# How do you graph y=-x^2+4?

Apr 12, 2017

Point plotting or finding the vertex and axis of symmetry

#### Explanation:

Point plotting:
Create a table of $x$ and $y$ values.

Since $x$ is the independent variable in the equation ($y$ depends on the $x$ variables selected), you can select any $x$ value and find the corresponding $y$ value using the equation $y = - {x}^{2} + 4$

$\text{x|"-3"|"-2"|"-1"| "0"| "1"| "2"| "3"|}$
$\text{y|"-5"| "0"| "3"| "4"| "3"| "0"|"-5"|}$

Plot these points on a coordinate plane and connect the points with an arc.

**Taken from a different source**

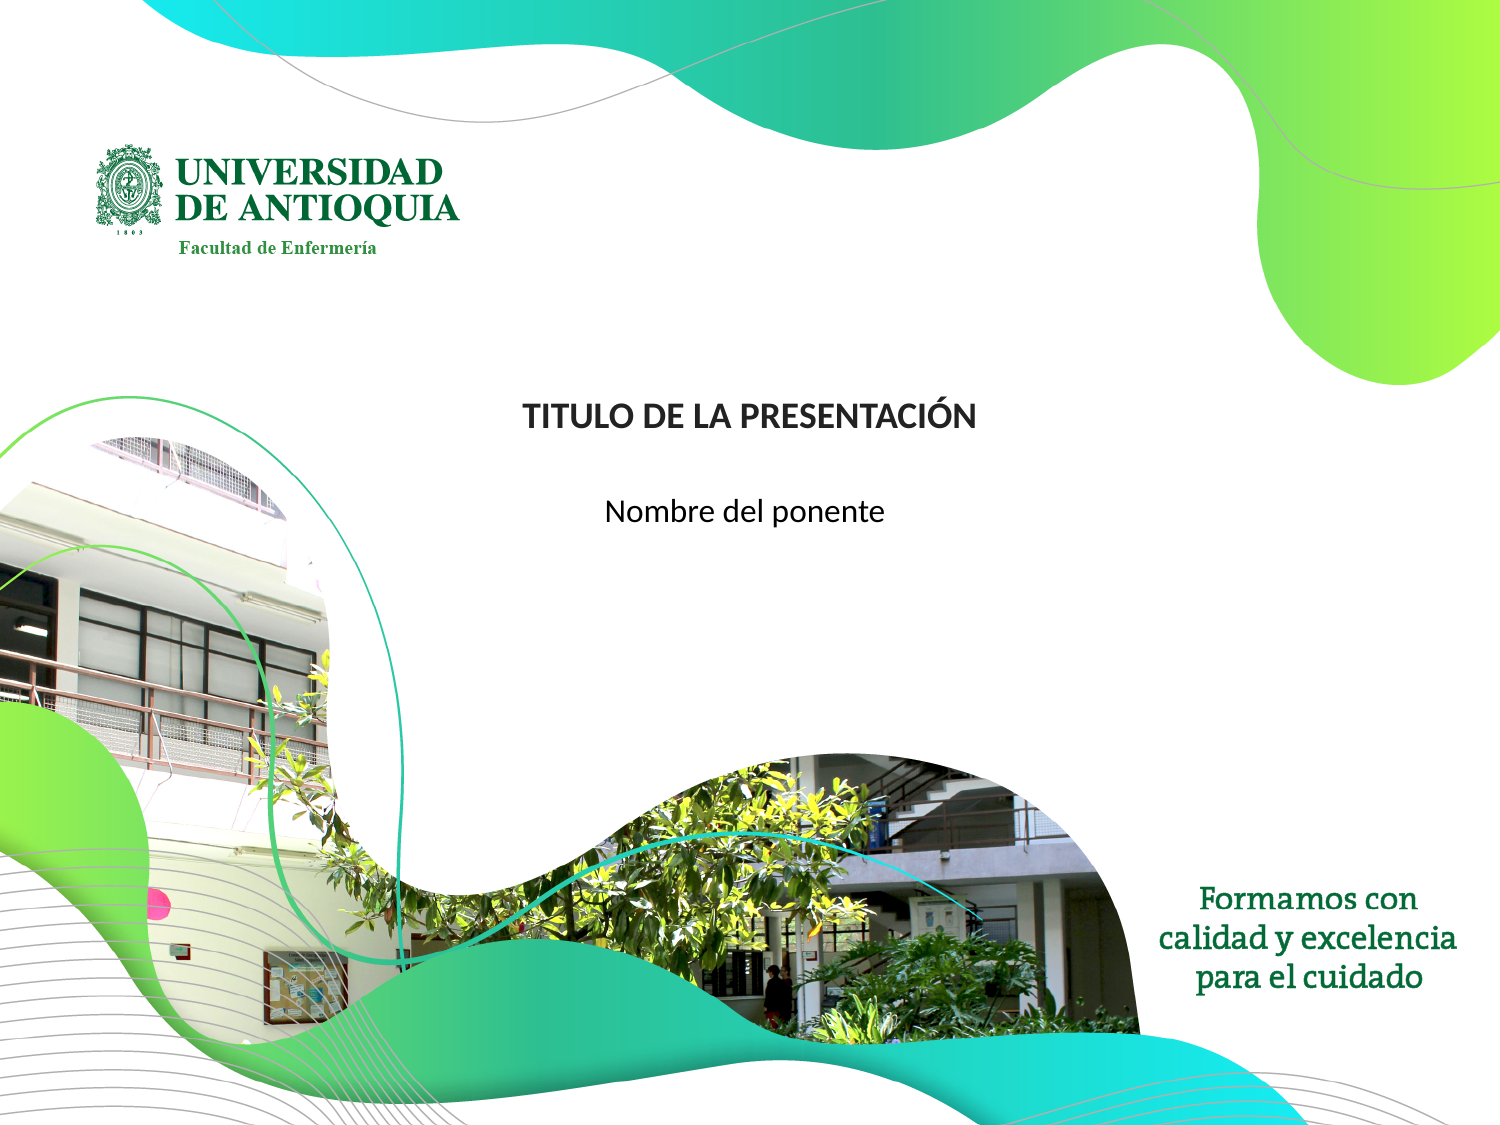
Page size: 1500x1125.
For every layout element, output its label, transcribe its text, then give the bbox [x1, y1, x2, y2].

Finding the vertex and axis of symmetry:

A parabola can be graphed easily when it is in the standard form/vertex form $y = a {\left(x - h\right)}^{2} + k$ where the vertex $= \left(h , k\right)$ and the axis of symmetry is $x = h$

First put the equation in general form $A {x}^{2} + B x + C = 0$

A negative $A$ value means the parabola opens downward, a positive $A$ value means the parabola opens upward.

$h = - \frac{B}{2 A}$

For $y = - {x}^{2} + 4 , \text{ " A = -1, B = 0, C = 4; " } h = \frac{0}{-} 2 = 0$

So the axis of symmetry is $x = 0$

$k = f \left(h\right) = f \left(0\right) = - {\left(0\right)}^{2} + 4 = 4$

So the vertex is $\left(0 , 4\right)$

graph{-x^2+4 [-12.66, 12.66, -6.33, 6.33]}